▶ [EXERCISE AIM]: Your job is to return the whole listing unchanged while skipping its images.

▶ [EXERCISE INPUT]:
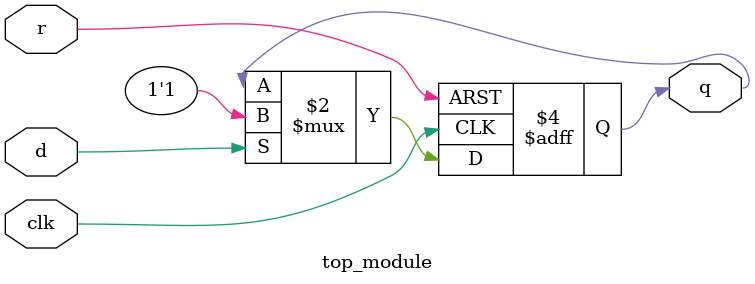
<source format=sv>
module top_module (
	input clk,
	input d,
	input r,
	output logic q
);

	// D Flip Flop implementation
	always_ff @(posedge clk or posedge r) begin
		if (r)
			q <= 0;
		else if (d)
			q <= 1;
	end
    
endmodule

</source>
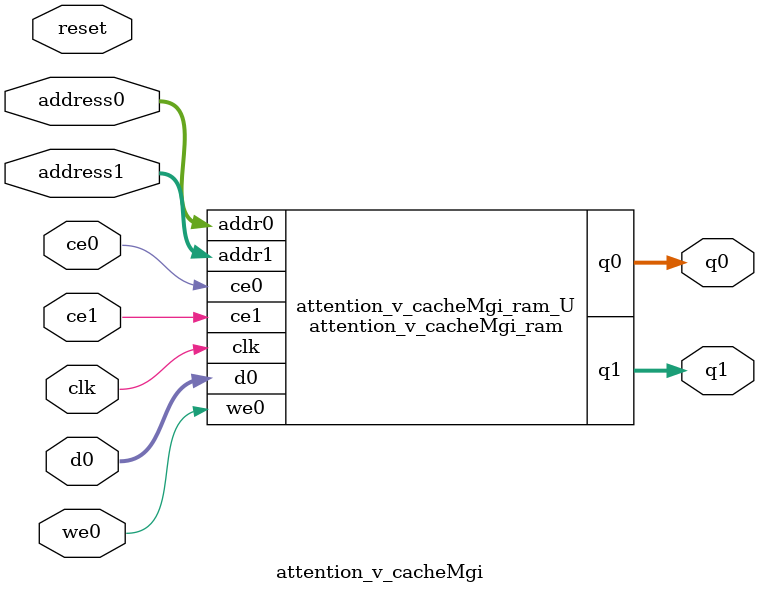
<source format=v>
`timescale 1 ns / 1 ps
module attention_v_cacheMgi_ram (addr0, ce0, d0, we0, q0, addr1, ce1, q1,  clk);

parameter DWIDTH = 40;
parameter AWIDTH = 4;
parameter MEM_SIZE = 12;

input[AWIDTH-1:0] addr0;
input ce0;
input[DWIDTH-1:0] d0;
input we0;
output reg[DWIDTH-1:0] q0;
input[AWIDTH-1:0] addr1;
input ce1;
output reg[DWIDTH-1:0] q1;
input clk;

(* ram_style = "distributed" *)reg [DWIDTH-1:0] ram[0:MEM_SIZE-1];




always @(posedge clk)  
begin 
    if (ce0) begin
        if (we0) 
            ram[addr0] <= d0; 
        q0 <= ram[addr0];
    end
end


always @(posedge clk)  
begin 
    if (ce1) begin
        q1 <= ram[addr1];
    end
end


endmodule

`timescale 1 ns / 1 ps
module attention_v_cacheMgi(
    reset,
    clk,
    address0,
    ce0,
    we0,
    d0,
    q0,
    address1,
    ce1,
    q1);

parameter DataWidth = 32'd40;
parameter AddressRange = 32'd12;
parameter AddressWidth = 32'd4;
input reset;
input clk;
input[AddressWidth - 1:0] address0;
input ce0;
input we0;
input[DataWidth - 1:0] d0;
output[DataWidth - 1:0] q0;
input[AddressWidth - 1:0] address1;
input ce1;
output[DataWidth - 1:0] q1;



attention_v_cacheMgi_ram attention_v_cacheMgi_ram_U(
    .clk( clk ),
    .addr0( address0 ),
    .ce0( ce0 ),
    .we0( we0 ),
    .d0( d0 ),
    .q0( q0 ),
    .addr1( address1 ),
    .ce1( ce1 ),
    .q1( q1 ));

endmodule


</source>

▶ [TASK SOLUTION]:
<source format=sv>
module top_module (
	input clk,
	input d,
	input r,
	output logic q
);

	// D Flip Flop implementation
	always_ff @(posedge clk or posedge r) begin
		if (r)
			q <= 0;
		else if (d)
			q <= 1;
	end
    
endmodule

</source>
<source format=v>
`timescale 1 ns / 1 ps
module attention_v_cacheMgi_ram (addr0, ce0, d0, we0, q0, addr1, ce1, q1,  clk);

parameter DWIDTH = 40;
parameter AWIDTH = 4;
parameter MEM_SIZE = 12;

input[AWIDTH-1:0] addr0;
input ce0;
input[DWIDTH-1:0] d0;
input we0;
output reg[DWIDTH-1:0] q0;
input[AWIDTH-1:0] addr1;
input ce1;
output reg[DWIDTH-1:0] q1;
input clk;

(* ram_style = "distributed" *)reg [DWIDTH-1:0] ram[0:MEM_SIZE-1];




always @(posedge clk)  
begin 
    if (ce0) begin
        if (we0) 
            ram[addr0] <= d0; 
        q0 <= ram[addr0];
    end
end


always @(posedge clk)  
begin 
    if (ce1) begin
        q1 <= ram[addr1];
    end
end


endmodule

`timescale 1 ns / 1 ps
module attention_v_cacheMgi(
    reset,
    clk,
    address0,
    ce0,
    we0,
    d0,
    q0,
    address1,
    ce1,
    q1);

parameter DataWidth = 32'd40;
parameter AddressRange = 32'd12;
parameter AddressWidth = 32'd4;
input reset;
input clk;
input[AddressWidth - 1:0] address0;
input ce0;
input we0;
input[DataWidth - 1:0] d0;
output[DataWidth - 1:0] q0;
input[AddressWidth - 1:0] address1;
input ce1;
output[DataWidth - 1:0] q1;



attention_v_cacheMgi_ram attention_v_cacheMgi_ram_U(
    .clk( clk ),
    .addr0( address0 ),
    .ce0( ce0 ),
    .we0( we0 ),
    .d0( d0 ),
    .q0( q0 ),
    .addr1( address1 ),
    .ce1( ce1 ),
    .q1( q1 ));

endmodule


</source>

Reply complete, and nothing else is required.